*TO DO*. Filter the entries for the string "synthesis". Copy each line that has it.

====== EXERCISE MATERIALS ======

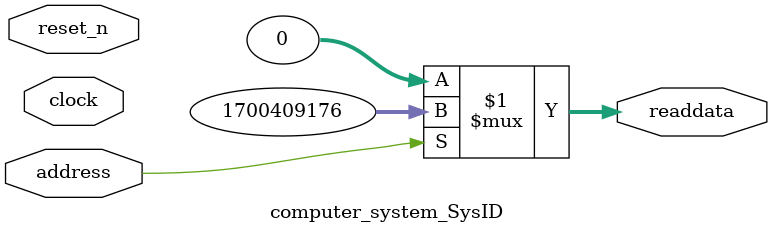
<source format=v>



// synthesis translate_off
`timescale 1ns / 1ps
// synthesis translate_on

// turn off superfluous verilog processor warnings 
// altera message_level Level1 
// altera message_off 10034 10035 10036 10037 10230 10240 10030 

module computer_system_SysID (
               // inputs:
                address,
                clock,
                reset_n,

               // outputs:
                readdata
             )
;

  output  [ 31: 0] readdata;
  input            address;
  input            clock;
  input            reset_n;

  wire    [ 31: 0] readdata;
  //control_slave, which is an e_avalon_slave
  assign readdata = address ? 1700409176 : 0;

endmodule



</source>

======
====== EXERCISE MATERIALS ======

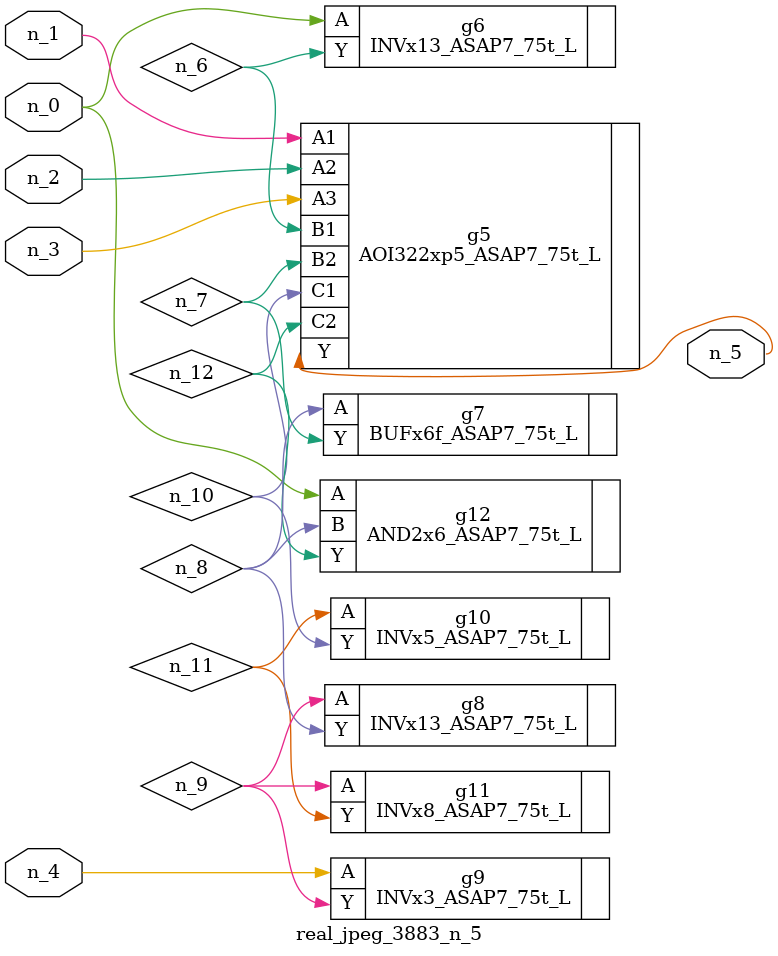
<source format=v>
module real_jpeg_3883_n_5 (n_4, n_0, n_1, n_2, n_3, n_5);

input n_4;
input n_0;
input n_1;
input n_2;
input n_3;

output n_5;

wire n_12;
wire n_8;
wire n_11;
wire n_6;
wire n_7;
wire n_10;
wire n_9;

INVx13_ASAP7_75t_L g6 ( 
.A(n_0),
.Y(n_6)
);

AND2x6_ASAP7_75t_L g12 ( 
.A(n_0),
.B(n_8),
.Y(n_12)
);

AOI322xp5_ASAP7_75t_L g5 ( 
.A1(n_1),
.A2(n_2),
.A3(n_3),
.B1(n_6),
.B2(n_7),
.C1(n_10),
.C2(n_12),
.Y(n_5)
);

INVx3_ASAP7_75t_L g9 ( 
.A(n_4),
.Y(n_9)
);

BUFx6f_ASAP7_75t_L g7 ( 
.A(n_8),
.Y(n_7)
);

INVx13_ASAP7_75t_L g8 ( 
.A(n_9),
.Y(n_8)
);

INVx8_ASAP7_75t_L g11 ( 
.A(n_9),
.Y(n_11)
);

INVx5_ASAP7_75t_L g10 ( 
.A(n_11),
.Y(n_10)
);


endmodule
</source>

======

*TASK OUTPUT*.
// synthesis translate_off
// synthesis translate_on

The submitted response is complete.